Okay, you'll say, but the internet has democratised access to information. Well yes, and therein lies the problem. Celebrities and politicians have a habit of dying and resurrecting on wiki sites, like latter-day Dr Whos. Conspiracies abound on the net, fracturing the issues into opposing camps, without any resolution. Information is there in abundance but the facts may be hard to come by. According to the net, not only is Elvis alive, but he's still available for bookings.

Internet dating sites can be a licence to write fiction, but it's real people who can get hurt. The sense of immediacy can beguile people into mistaking it for intimacy. Of course you have so much in common, you optioned the same choices from the pull-down menu and selected one another on the basis of shared interests!

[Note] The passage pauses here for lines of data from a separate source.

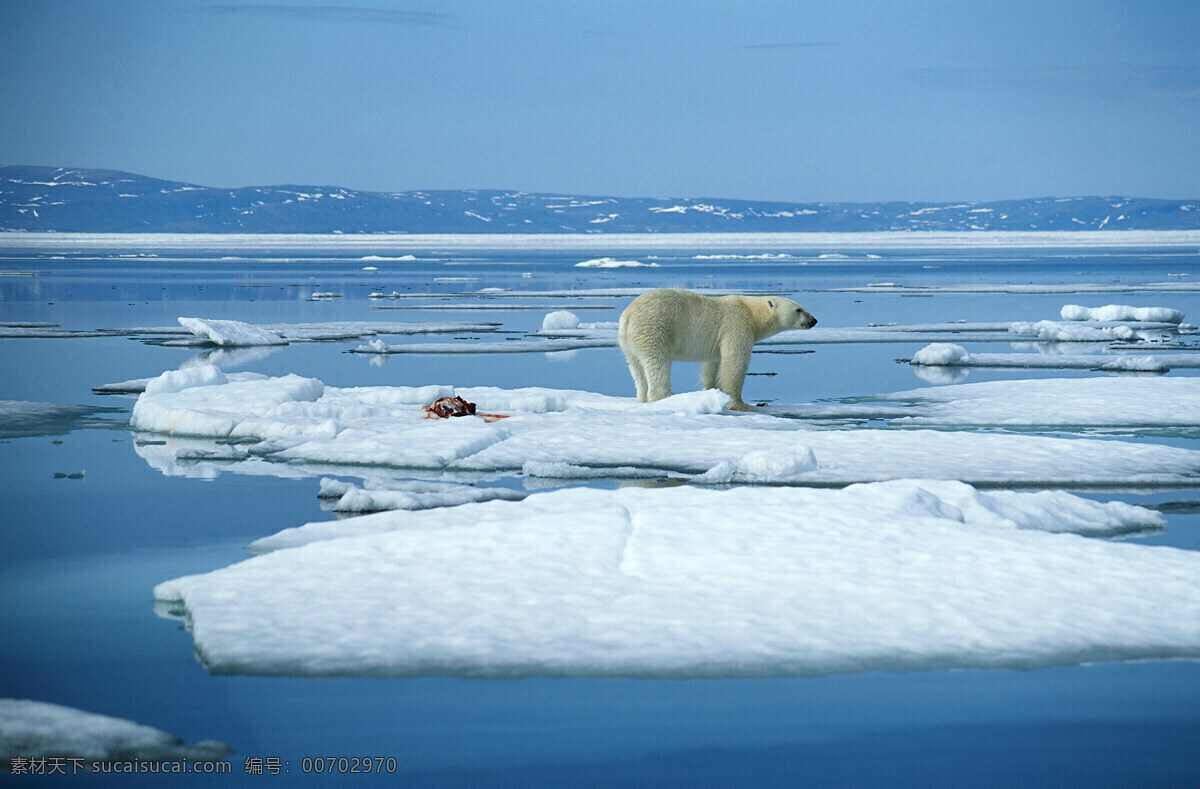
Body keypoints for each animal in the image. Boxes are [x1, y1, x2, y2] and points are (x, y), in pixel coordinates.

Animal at [619, 288, 816, 412]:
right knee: (657, 362)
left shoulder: (718, 341)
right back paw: (666, 396)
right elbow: (734, 362)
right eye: (799, 309)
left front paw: (712, 393)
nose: (814, 320)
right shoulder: (737, 324)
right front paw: (740, 405)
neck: (751, 312)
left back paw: (642, 397)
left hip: (629, 343)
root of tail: (627, 316)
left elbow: (713, 366)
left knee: (636, 368)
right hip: (655, 328)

And for freelancers, there are other minuses. The information superhighway generates its own special kind of road-rage for us. If you sent a letter with an SAE, you might reasonably expect a response within a couple of weeks. But send a pitch email or even an electronic submission and you might end up waiting forever. It's virtual neglect.

Freelancers might be tempted to check out the many project and bid sites, especially the writers. If you do, you might not like what you see. A Walmart mentality is in vogue, with would-be employers posting ads declaring "$1 an article, 10 articles a week required. If you can't work for this amount, don't bother contacting me." And of course, there are people out across the globe, for whom $1 represents a reasonable return.

One thing's for certain, the internet and email are here to stay. Use with caution. They make wonderful servants but terrible masters, and rather ambiguous friends.